Einbruch
Sozialkassen brauchen höhere Beiträge

Die Rezession wird tiefe Löcher in die Sozialkassen reißen. Machten alle Sozialversicherungszweige im vergangenen Jahr noch teils kräftige Überschüsse, rutschen Arbeitslosen-, Kranken- und Rentenversicherung bereits dieses Jahr in die roten Zahlen.

DÜSSELDORF. Dies zeigen Berechnungen des Kieler Instituts für Weltwirtschaft für das Handelsblatt. Am schlimmsten betroffen ist die Bundesagentur für Arbeit (BA).
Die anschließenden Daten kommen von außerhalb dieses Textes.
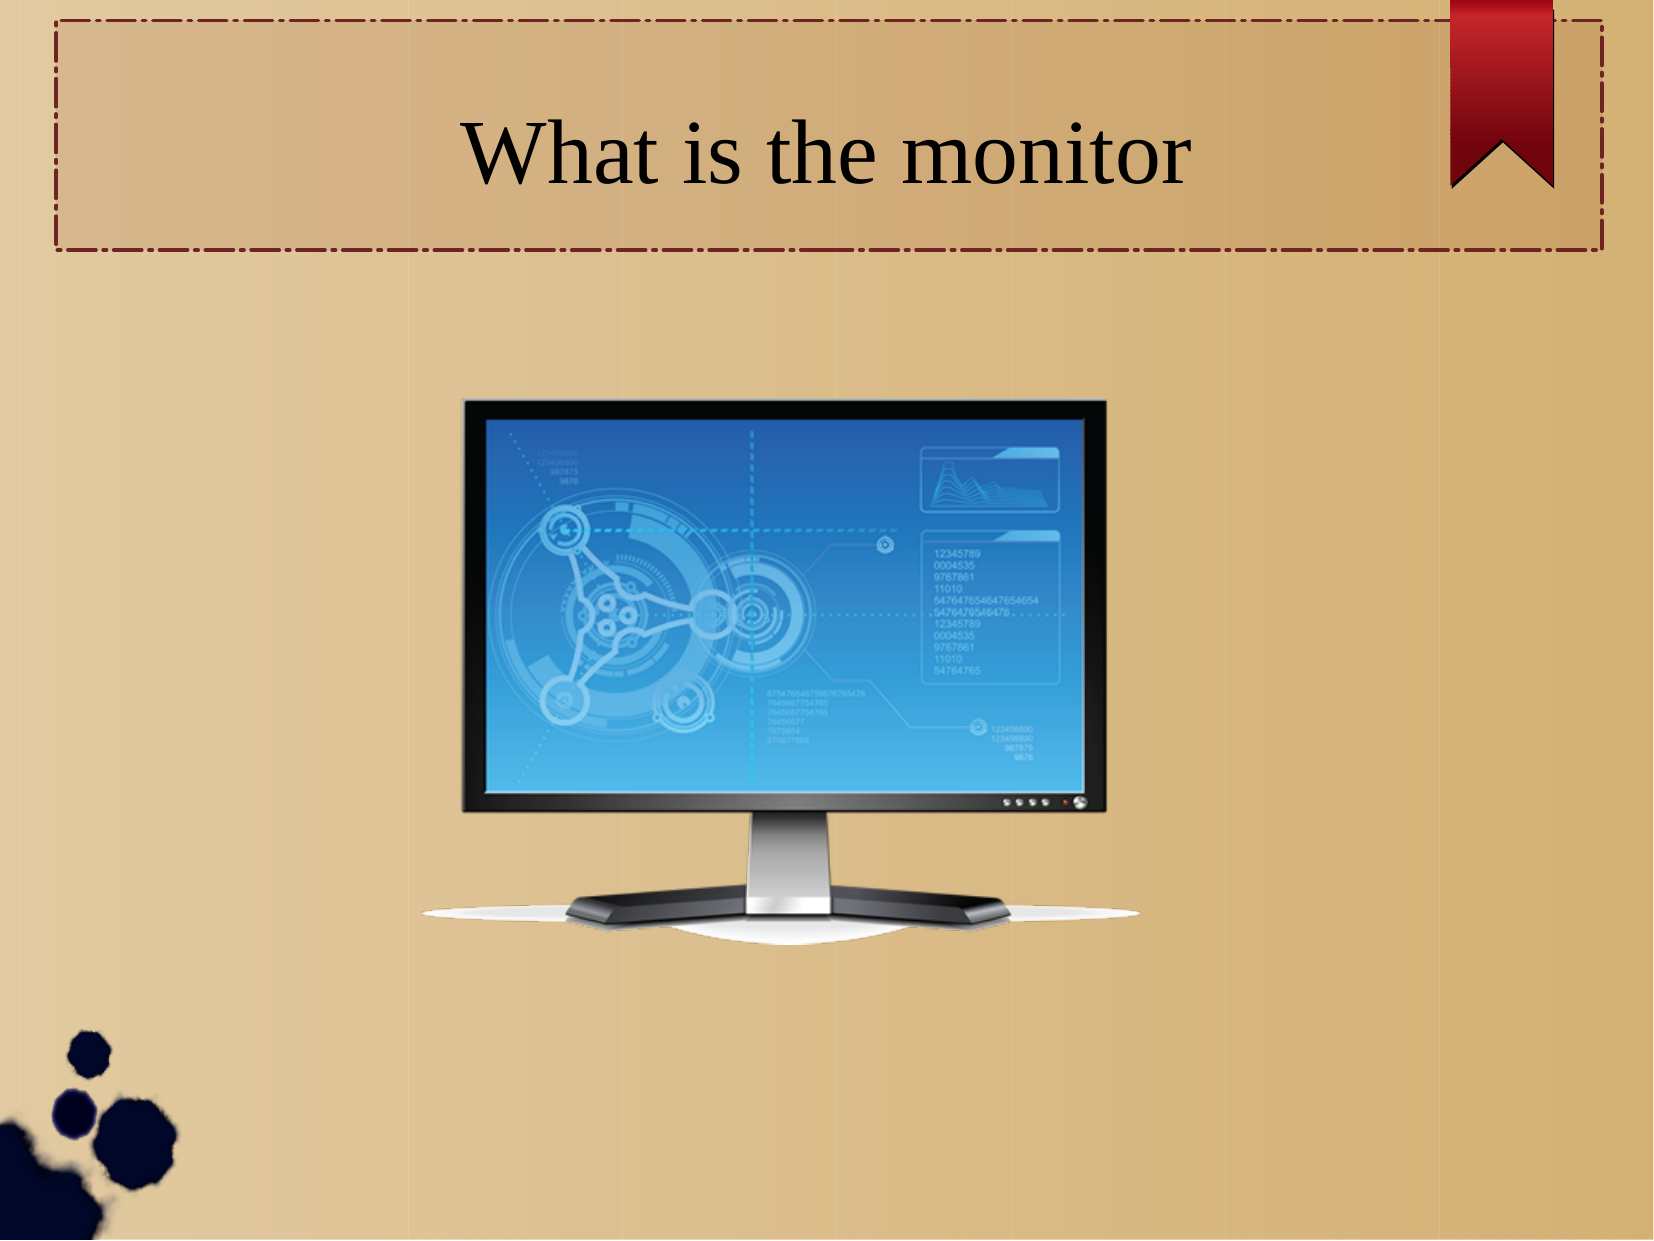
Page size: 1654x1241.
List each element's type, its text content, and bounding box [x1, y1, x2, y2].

picture [212, 398, 1351, 945]
title What is the monitor [82, 49, 1571, 257]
Ihr fehlen infolge der Rezession nicht nur Beitragseinnahmen, sie muss auch den drastischen Anstieg der Arbeitslosigkeit finanzieren. „Dieses Jahr klafft ein Loch im BA-Etat von 15 Mrd. Euro“, sagte IfW-Finanzexperte Alfred Boss. Da der Bund seinen Zuschuss von 7,8 Mrd. Euro erst am Jahresende an die Nürnberger Behörde überweise, „braucht die BA bereits im August oder im September Geld vom Bund“, schätzt der Kieler Ökonom. Im kommenden Jahr werde sich bei konstantem Beitragssatz die Lücke im BA-Etat auf 17 Mrd. Euro erhöhen, so die IfW-Prognose. "Dann wird man um Beitragserhöhungen wohl nicht mehr herumkommen", sagte Boss.
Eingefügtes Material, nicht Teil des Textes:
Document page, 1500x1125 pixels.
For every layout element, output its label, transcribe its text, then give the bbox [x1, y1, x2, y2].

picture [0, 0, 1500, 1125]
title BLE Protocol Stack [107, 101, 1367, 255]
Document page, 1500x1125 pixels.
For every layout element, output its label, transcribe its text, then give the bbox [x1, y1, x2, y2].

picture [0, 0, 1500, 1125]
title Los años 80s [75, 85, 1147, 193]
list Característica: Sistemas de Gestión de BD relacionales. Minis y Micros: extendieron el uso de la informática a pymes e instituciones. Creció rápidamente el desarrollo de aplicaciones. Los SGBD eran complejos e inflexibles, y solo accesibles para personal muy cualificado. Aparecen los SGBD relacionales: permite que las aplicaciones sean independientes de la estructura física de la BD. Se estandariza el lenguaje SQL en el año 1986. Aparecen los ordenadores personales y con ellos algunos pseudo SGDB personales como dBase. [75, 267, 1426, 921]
Denn selbst wenn die Wirtschaft 2010 langsam wieder anfängt zu wachsen, dürfte die Arbeitslosigkeit in 2011 hoch bleiben - die Bundesregierung erwartet, dass das Bruttoinlandsprodukt bereits ab dem dritten Quartal 2009 nicht weiter schrumpfen wird und die Konjunktur in 2010 ganz langsam wieder an Fahrt gewinnen und die Wirtschaftsleistung jedes Quartal leicht steigen wird. Obwohl die Rezession im Sommer damit beendet wäre, rechnet die Regierung mit einem steilen Anstieg der Arbeitslosigkeit. So werden dieses Jahr 3,72 Mio. Menschen im Jahresschnitt arbeitslos gemeldet sein – 450 000 mehr als im Vorjahr. 2010 werde die Arbeitslosigkeit dann auf 4,62 Millionen im Jahresschnitt steigen. Ende 2010 könnte die Fünf-Millionen-Grenze wieder tangiert werden, fürchten Experten.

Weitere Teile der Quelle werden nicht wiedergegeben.